- Yüz binlerce yıllardır havadaki zerreler gibi ihtiyarsızdım. 220
- صد هزاران سال بودم در مطار ** همچو ذرات هوا بیاختیار
- O zamanı ve o hali unuttum ama uykuda bu âlemden göçüp gitmem, bana o âlemden bir armağan.
- گر فراموشم شدست آن وقت و حال ** یادگارم هست در خواب ارتحال
- Uyku zamanı bu dört unsur çarmıhından kurtulur, şu daracık yurttan can yaylasına sıçrar, çıkarım.
- میرهم زین چارمیخ چارشاخ ** میجهم در مسرح جان زین مناخ
- Uyku dadısından o geçmiş günlerin sütünü içerim ey bir şeye ihtiyacı olmayan ve herkes kendisine muhtaç olan Allah.
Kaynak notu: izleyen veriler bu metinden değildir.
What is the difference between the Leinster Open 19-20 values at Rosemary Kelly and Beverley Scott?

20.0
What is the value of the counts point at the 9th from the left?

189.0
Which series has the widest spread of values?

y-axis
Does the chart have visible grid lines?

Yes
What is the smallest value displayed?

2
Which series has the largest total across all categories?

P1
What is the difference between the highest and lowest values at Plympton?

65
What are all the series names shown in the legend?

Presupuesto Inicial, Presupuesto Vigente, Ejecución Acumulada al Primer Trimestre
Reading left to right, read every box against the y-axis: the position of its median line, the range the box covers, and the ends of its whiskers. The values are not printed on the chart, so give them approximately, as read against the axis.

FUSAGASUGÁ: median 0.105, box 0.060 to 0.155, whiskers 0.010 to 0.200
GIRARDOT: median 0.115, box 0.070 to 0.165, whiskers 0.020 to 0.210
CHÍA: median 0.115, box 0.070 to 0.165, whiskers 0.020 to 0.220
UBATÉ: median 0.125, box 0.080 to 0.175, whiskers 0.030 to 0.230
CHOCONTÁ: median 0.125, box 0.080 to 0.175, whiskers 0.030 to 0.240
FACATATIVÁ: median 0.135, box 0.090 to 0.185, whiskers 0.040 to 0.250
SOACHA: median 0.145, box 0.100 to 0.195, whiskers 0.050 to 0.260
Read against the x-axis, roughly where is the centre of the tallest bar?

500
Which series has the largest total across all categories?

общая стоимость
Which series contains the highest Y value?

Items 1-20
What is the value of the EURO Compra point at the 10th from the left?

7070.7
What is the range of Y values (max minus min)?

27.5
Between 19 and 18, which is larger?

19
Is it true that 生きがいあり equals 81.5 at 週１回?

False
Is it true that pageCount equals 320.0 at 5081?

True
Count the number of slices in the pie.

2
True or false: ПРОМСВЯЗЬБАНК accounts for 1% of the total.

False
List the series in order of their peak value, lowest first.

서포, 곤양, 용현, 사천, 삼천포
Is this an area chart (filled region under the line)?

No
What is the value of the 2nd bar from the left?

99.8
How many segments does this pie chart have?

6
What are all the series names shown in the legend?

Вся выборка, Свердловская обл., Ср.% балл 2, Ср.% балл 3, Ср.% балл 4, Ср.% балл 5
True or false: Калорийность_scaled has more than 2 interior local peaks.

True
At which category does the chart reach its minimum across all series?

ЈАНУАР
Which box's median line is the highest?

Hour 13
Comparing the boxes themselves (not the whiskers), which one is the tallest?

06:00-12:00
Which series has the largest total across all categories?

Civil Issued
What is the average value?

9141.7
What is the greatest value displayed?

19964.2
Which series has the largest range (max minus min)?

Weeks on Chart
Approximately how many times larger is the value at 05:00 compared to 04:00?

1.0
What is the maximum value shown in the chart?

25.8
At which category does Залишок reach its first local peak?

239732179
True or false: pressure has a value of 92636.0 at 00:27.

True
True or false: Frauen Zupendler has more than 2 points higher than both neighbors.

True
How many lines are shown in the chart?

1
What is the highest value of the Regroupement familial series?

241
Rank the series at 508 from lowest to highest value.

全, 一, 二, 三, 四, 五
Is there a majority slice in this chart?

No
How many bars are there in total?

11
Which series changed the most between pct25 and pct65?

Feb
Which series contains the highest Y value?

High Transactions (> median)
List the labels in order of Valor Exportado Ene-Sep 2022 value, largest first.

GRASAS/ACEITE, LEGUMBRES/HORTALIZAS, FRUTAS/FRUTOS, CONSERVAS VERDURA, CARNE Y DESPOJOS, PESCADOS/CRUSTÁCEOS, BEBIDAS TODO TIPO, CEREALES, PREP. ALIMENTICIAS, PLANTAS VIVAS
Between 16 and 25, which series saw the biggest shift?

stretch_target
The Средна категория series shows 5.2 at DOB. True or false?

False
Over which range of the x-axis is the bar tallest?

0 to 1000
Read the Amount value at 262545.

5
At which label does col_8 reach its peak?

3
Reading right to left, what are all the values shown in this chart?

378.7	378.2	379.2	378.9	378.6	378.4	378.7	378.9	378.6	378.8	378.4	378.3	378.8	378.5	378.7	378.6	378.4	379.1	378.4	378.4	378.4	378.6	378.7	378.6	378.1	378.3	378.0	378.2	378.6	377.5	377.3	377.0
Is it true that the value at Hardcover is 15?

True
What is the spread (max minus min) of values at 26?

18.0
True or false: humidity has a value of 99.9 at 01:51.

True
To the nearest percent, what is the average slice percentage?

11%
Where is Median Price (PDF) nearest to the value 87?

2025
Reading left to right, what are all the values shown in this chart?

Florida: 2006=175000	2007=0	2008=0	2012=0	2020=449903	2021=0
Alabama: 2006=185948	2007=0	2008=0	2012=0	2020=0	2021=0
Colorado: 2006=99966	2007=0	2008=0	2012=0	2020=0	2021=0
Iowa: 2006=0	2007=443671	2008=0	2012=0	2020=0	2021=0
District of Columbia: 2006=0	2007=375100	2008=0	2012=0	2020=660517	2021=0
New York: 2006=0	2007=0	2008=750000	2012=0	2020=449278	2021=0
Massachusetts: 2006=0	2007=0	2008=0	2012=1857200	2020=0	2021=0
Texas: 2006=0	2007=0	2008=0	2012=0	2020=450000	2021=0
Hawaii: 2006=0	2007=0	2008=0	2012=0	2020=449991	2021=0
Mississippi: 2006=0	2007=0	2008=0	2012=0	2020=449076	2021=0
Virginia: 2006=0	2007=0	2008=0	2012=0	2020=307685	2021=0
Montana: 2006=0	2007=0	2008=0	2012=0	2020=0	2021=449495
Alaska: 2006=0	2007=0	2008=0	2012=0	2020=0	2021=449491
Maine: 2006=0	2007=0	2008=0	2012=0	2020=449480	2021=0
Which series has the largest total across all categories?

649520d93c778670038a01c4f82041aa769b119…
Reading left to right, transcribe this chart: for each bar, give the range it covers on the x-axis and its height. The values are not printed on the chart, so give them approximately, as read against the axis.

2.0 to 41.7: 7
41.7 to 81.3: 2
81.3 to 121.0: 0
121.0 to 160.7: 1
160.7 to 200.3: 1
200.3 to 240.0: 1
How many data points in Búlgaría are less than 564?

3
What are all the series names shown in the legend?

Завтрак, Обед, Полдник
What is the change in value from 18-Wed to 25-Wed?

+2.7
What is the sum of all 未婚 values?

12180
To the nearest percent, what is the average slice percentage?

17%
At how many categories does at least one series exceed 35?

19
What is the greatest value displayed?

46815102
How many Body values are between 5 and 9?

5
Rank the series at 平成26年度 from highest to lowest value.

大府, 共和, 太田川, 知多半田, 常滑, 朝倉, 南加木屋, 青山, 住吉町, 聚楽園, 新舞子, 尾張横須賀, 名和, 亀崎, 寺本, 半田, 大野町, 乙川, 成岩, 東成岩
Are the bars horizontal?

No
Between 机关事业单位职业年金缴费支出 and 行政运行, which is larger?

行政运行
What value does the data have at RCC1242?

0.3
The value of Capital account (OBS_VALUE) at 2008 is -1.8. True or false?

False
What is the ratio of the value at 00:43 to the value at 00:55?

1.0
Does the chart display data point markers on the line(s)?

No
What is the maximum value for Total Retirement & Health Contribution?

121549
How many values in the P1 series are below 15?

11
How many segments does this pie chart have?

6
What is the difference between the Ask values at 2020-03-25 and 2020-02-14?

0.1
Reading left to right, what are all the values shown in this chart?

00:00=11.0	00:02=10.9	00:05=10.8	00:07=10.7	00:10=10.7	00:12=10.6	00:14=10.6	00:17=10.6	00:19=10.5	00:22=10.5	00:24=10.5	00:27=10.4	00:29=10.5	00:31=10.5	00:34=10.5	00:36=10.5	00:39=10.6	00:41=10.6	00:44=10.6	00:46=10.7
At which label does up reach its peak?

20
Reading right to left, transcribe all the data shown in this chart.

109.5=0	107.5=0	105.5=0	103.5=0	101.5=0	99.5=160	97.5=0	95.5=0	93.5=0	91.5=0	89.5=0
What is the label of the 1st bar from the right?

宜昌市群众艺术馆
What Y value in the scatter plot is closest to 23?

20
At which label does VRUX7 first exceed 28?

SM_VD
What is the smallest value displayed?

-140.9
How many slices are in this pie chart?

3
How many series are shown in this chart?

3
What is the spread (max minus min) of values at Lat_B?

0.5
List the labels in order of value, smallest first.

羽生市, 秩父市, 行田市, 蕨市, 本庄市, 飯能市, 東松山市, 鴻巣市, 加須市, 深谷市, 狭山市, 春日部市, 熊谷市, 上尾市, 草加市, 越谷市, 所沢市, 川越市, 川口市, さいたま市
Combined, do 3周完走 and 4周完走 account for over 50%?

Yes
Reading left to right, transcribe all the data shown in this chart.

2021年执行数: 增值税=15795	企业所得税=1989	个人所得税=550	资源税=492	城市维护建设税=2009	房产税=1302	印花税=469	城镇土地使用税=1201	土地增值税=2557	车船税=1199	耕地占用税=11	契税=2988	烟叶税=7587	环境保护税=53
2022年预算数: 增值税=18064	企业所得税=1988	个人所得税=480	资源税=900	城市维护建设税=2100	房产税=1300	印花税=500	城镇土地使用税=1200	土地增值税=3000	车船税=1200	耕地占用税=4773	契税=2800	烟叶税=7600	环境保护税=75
- شیر آن ایام ماضیهای خود ** میچشم از دایهی خواب ای صمد
- Bütün âlem, kendi ihtiyarından, kendi varlığından sarhoşluk âlemine kaçmaktadır.
- جمله عالم ز اختیار و هست خود ** میگریزد در سر سرمست خود
- Bu suretle herkes, şarap, çalgı gibi şeylere düşer de kendi aklından bir an olsun kurtulmaya çalışır. 225
- تا دمی از هوشیاری وا رهند ** ننگ خمر و زمر بر خود مینهند
- Herkes bilir ki bu varlık tuzaktır. İnsanın kendi ihtiyarı ile bir şeyi düşünmesi, bir şeyi anması cehennemdir âdeta.
- جمله دانسته کای این هستی فخ است ** فکر و ذکر اختیاری دوزخ است
- Onun için herkes varlığından, kendiliğinden geçme âlemine, yahut sarhoşluğa kaçar, yahut da bir işe koyulup kendini unutur.
- میگریزند از خودی در بیخودی ** یا به مستی یا به شغل ای مهتدی
- Fakat yine bu âlemden kendini çeker, varlık âlemine gelirsin. Çünkü o kendini unutma âlemine Allah fermanı olmadan gitmiştik.
- نفس را زان نیستی وا میکشی ** زانک بیفرمان شد اندر بیهشی
- Ne cin, zaman kaydının hapsinden kurtulabilir, ne insan.